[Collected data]

● ● ● ● ● ● ●

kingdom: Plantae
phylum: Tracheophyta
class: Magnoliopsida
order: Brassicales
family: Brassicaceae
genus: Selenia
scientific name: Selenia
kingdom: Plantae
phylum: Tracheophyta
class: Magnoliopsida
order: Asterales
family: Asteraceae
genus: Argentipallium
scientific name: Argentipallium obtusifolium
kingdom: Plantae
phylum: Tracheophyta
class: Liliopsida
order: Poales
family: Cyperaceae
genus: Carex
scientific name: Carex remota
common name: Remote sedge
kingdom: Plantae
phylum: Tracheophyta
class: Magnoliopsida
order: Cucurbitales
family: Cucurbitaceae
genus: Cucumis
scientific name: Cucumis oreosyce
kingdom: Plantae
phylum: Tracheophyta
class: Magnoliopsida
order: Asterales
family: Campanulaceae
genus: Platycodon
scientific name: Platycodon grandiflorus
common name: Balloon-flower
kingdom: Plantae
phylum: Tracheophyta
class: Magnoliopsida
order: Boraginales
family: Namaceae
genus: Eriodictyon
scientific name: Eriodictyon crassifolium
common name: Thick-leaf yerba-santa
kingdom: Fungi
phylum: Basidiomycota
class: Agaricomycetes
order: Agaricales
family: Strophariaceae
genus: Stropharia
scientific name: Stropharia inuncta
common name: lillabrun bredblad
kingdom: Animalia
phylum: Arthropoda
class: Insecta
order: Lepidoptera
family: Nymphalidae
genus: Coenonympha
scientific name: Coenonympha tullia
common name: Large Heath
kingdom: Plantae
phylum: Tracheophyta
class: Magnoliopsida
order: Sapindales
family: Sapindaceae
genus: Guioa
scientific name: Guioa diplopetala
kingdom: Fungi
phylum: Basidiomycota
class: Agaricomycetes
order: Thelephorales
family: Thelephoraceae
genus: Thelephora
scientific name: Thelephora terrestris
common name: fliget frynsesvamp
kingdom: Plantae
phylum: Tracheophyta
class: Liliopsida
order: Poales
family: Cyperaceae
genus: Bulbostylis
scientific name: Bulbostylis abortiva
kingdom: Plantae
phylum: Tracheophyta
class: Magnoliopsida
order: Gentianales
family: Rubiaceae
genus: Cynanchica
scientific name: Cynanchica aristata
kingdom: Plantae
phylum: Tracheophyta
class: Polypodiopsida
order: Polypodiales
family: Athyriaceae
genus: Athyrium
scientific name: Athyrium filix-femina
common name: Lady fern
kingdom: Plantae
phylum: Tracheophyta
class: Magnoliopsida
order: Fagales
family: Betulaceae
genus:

● ● ● ● ● ● ●

▶ [GOAL] Copy every line of the records above word for word.

▶ [CORRECT ANSWER]
kingdom: Plantae
phylum: Tracheophyta
class: Magnoliopsida
order: Brassicales
family: Brassicaceae
genus: Selenia
scientific name: Selenia
kingdom: Plantae
phylum: Tracheophyta
class: Magnoliopsida
order: Asterales
family: Asteraceae
genus: Argentipallium
scientific name: Argentipallium obtusifolium
kingdom: Plantae
phylum: Tracheophyta
class: Liliopsida
order: Poales
family: Cyperaceae
genus: Carex
scientific name: Carex remota
common name: Remote sedge
kingdom: Plantae
phylum: Tracheophyta
class: Magnoliopsida
order: Cucurbitales
family: Cucurbitaceae
genus: Cucumis
scientific name: Cucumis oreosyce
kingdom: Plantae
phylum: Tracheophyta
class: Magnoliopsida
order: Asterales
family: Campanulaceae
genus: Platycodon
scientific name: Platycodon grandiflorus
common name: Balloon-flower
kingdom: Plantae
phylum: Tracheophyta
class: Magnoliopsida
order: Boraginales
family: Namaceae
genus: Eriodictyon
scientific name: Eriodictyon crassifolium
common name: Thick-leaf yerba-santa
kingdom: Fungi
phylum: Basidiomycota
class: Agaricomycetes
order: Agaricales
family: Strophariaceae
genus: Stropharia
scientific name: Stropharia inuncta
common name: lillabrun bredblad
kingdom: Animalia
phylum: Arthropoda
class: Insecta
order: Lepidoptera
family: Nymphalidae
genus: Coenonympha
scientific name: Coenonympha tullia
common name: Large Heath
kingdom: Plantae
phylum: Tracheophyta
class: Magnoliopsida
order: Sapindales
family: Sapindaceae
genus: Guioa
scientific name: Guioa diplopetala
kingdom: Fungi
phylum: Basidiomycota
class: Agaricomycetes
order: Thelephorales
family: Thelephoraceae
genus: Thelephora
scientific name: Thelephora terrestris
common name: fliget frynsesvamp
kingdom: Plantae
phylum: Tracheophyta
class: Liliopsida
order: Poales
family: Cyperaceae
genus: Bulbostylis
scientific name: Bulbostylis abortiva
kingdom: Plantae
phylum: Tracheophyta
class: Magnoliopsida
order: Gentianales
family: Rubiaceae
genus: Cynanchica
scientific name: Cynanchica aristata
kingdom: Plantae
phylum: Tracheophyta
class: Polypodiopsida
order: Polypodiales
family: Athyriaceae
genus: Athyrium
scientific name: Athyrium filix-femina
common name: Lady fern
kingdom: Plantae
phylum: Tracheophyta
class: Magnoliopsida
order: Fagales
family: Betulaceae
genus:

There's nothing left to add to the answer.